> [Required action] Reproduce every line of the material below word for word, keeping the original line breaks and characters unchanged.

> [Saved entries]

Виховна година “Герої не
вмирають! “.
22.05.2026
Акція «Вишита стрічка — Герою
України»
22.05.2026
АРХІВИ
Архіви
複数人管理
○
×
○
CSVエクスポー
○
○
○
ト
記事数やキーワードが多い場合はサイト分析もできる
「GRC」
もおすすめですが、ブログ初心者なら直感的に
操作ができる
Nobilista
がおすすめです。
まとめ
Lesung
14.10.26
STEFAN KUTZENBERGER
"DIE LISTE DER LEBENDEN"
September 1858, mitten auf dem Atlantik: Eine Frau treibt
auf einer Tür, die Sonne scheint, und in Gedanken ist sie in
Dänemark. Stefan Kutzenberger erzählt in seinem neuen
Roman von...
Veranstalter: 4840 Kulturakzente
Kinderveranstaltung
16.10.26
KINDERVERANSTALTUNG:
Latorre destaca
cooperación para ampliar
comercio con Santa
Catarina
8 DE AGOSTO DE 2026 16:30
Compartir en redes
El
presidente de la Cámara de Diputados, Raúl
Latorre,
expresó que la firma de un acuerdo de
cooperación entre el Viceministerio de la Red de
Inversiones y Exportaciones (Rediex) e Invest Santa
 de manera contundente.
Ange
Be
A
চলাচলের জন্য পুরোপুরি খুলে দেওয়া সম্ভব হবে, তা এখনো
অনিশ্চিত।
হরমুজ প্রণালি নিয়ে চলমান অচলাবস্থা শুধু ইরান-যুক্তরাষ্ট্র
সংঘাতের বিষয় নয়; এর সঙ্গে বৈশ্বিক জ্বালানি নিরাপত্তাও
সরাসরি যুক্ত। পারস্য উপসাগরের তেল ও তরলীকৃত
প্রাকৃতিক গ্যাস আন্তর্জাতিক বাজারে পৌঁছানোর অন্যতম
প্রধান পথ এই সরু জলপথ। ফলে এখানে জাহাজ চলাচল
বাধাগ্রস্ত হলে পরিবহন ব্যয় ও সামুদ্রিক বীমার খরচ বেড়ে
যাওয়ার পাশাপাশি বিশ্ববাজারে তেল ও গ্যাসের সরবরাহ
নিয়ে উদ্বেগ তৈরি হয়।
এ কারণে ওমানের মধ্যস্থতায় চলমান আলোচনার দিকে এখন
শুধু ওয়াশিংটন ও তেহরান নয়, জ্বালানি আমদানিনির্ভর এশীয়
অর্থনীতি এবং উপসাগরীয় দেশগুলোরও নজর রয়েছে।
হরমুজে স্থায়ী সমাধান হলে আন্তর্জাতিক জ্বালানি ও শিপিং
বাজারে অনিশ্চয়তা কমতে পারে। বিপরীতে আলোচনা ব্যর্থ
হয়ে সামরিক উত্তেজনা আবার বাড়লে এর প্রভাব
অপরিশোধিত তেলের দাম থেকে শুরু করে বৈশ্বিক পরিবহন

> [Answer section]
Виховна година “Герої не
вмирають! “.
22.05.2026
Акція «Вишита стрічка — Герою
України»
22.05.2026
АРХІВИ
Архіви
複数人管理
○
×
○
CSVエクスポー
○
○
○
ト
記事数やキーワードが多い場合はサイト分析もできる
「GRC」
もおすすめですが、ブログ初心者なら直感的に
操作ができる
Nobilista
がおすすめです。
まとめ
Lesung
14.10.26
STEFAN KUTZENBERGER
"DIE LISTE DER LEBENDEN"
September 1858, mitten auf dem Atlantik: Eine Frau treibt
auf einer Tür, die Sonne scheint, und in Gedanken ist sie in
Dänemark. Stefan Kutzenberger erzählt in seinem neuen
Roman von...
Veranstalter: 4840 Kulturakzente
Kinderveranstaltung
16.10.26
KINDERVERANSTALTUNG:
Latorre destaca
cooperación para ampliar
comercio con Santa
Catarina
8 DE AGOSTO DE 2026 16:30
Compartir en redes
El
presidente de la Cámara de Diputados, Raúl
Latorre,
expresó que la firma de un acuerdo de
cooperación entre el Viceministerio de la Red de
Inversiones y Exportaciones (Rediex) e Invest Santa
 de manera contundente.
Ange
Be
A
চলাচলের জন্য পুরোপুরি খুলে দেওয়া সম্ভব হবে, তা এখনো
অনিশ্চিত।
হরমুজ প্রণালি নিয়ে চলমান অচলাবস্থা শুধু ইরান-যুক্তরাষ্ট্র
সংঘাতের বিষয় নয়; এর সঙ্গে বৈশ্বিক জ্বালানি নিরাপত্তাও
সরাসরি যুক্ত। পারস্য উপসাগরের তেল ও তরলীকৃত
প্রাকৃতিক গ্যাস আন্তর্জাতিক বাজারে পৌঁছানোর অন্যতম
প্রধান পথ এই সরু জলপথ। ফলে এখানে জাহাজ চলাচল
বাধাগ্রস্ত হলে পরিবহন ব্যয় ও সামুদ্রিক বীমার খরচ বেড়ে
যাওয়ার পাশাপাশি বিশ্ববাজারে তেল ও গ্যাসের সরবরাহ
নিয়ে উদ্বেগ তৈরি হয়।
এ কারণে ওমানের মধ্যস্থতায় চলমান আলোচনার দিকে এখন
শুধু ওয়াশিংটন ও তেহরান নয়, জ্বালানি আমদানিনির্ভর এশীয়
অর্থনীতি এবং উপসাগরীয় দেশগুলোরও নজর রয়েছে।
হরমুজে স্থায়ী সমাধান হলে আন্তর্জাতিক জ্বালানি ও শিপিং
বাজারে অনিশ্চয়তা কমতে পারে। বিপরীতে আলোচনা ব্যর্থ
হয়ে সামরিক উত্তেজনা আবার বাড়লে এর প্রভাব
অপরিশোধিত তেলের দাম থেকে শুরু করে বৈশ্বিক পরিবহন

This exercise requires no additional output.